What is the therapeutic exercise component?

We design a sort of “exercise progression” with all sorts of steps. Say, for example, a patient tore their ACL. I wouldn’t start by asking them to jump on one leg. I would put them on a machine to exercise with less-than-body-weight strain, to build them up slowly and allow the tissue to adapt and heal.

What types of patients do you see, and for how long?

Our patients range in age from eight to 96, so it can really be anyone. We see them for as short as a few weeks, or as long as a year if they are recovering from a major surgery.

How do your patients find you?

There is something called Direct Access, meaning anyone can see a physical therapist without going to the doctor. Probably 75 percent of our patients come from doctors.What sparked your interest in physical therapy?

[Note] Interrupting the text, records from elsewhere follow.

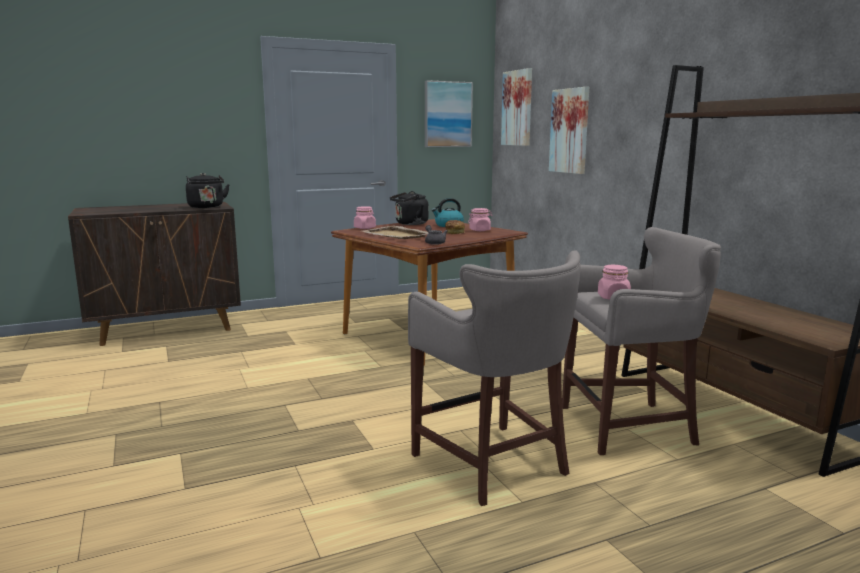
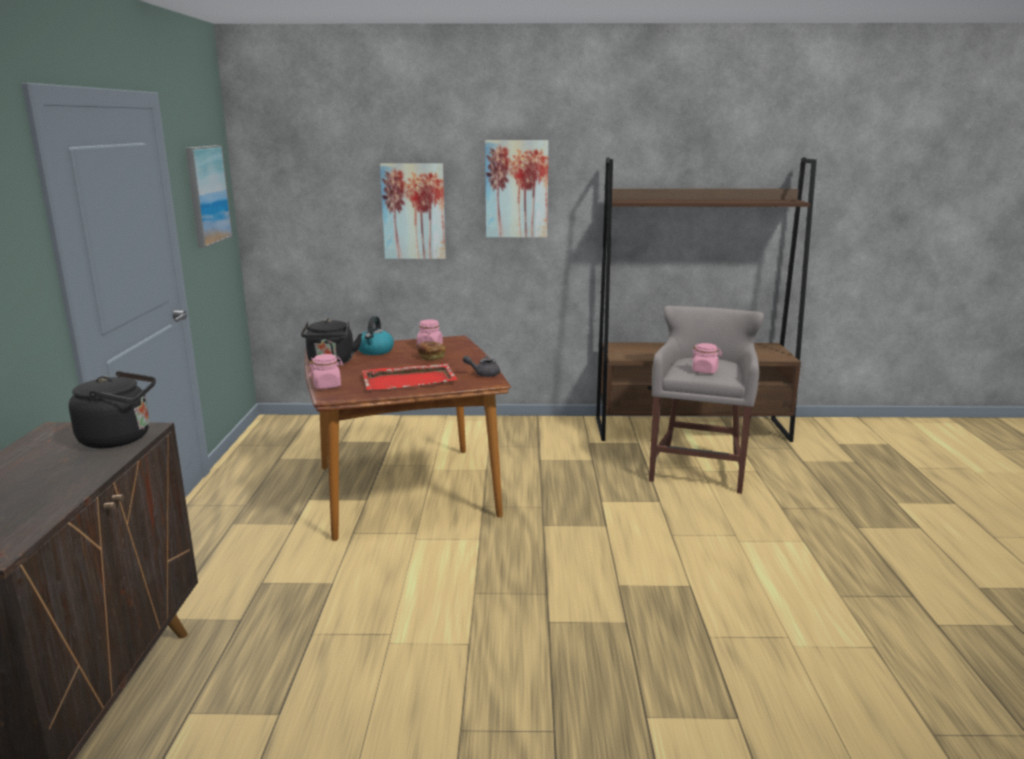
camera: 65 degrees left, 5 degrees up
beige tray [363,226,428,239] -> red tray [362,364,458,390]
grey stool [408,251,580,506] -> none
picture [501,68,532,146] -> picture moved to [485,140,549,238]

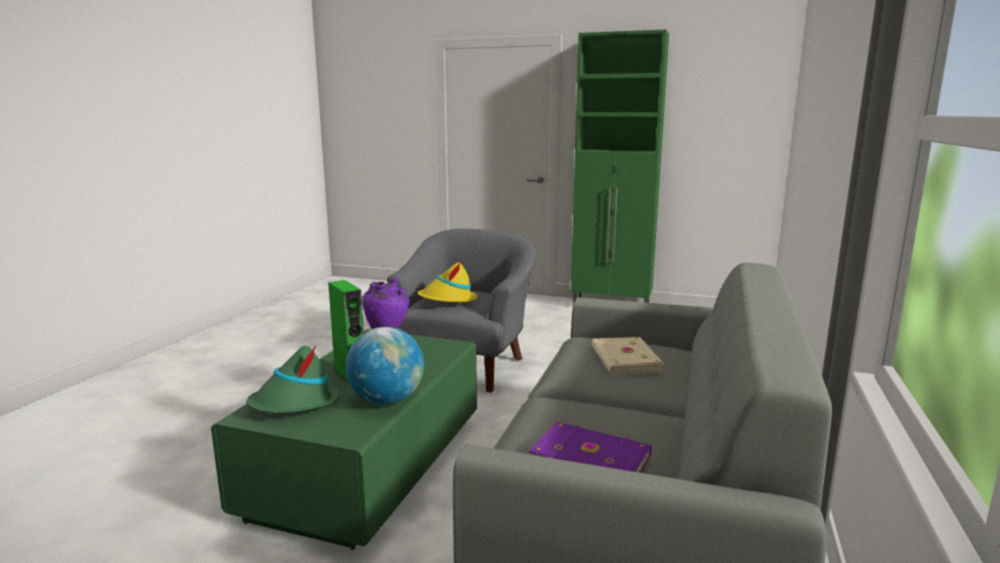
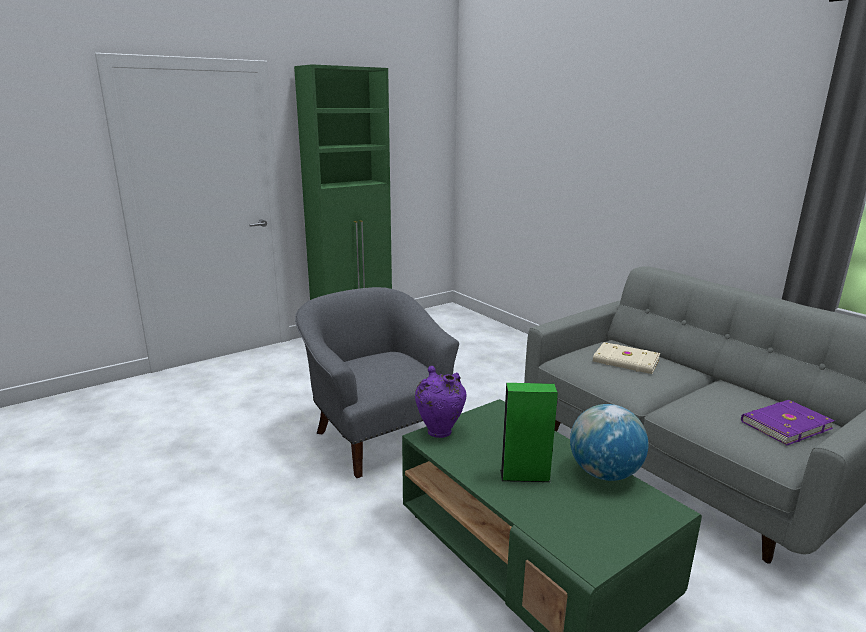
camera: 55 degrees left, 5 degrees up
green hat [246,345,340,413] -> none
yellow hat [418,262,477,302] -> none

Likely my own injuries. When I was 15, I got a shoulder injury playing tennis and went to physical therapy. And then playing sports in college, I spent plenty of time in the training room with injuries and getting rehab. I always knew I liked the human body and science, but it was really the atmosphere. And I saw the benefits of therapy firsthand. I’m also a people person, so I wanted to work with people.

Does being an athlete help in physical therapy?

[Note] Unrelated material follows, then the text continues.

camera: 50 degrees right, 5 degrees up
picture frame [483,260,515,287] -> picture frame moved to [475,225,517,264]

I think so, because athletes need to be more aware of their bodies and how they move. But it definitely isn’t required.

When did you start working in physical therapy?

As an undergraduate, I did several internships in different places like hospitals and outpatient settings. And from then on, I pretty much knew that this was what I wanted to do.

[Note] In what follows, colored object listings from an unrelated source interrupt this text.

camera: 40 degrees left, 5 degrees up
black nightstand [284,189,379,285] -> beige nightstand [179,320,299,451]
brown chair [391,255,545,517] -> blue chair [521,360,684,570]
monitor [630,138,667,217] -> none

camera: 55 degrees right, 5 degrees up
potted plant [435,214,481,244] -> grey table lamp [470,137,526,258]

What is the best part about your job so far?

Seeing people appreciate it when you help them in some way or another. Seeing them get back to things they love to do. Because you know, what it comes down to regardless of where you work as a therapist is improving your patients’ functions. Being able to impact their lives, I really enjoy that.

What is the most challenging part about your job?

As much as I like helping my patients, working with people can be tough too because everyone comes in with a different issue regarding their bodies. And there’s a lot of emotion tied to that, there’s a psychological component to it all. Imagine what you love to do, what you’ve done your entire life, and now imagine not being able to do that anymore.

What skills and qualities are essential for your career?

You must be comfortable around people. You don’t have to be really outgoing, but you need to be able to speak in front of people and have good communication skills. You also need leadership skills, because you need to show that you can lead your patients through the whole treatment. And any job requires critical thinking. You might see ten knees in a row, but they will all be treated differently. You need to be on your toes, and it’s always different.

Do you have any advice for high school students?

Keep your life diverse. Be involved in and getting exposure to different activities are very important because it builds up your personality and the more you have, the more you’ll be able to relate with people down the road. School is school, but don’t be too one-dimensional in that path.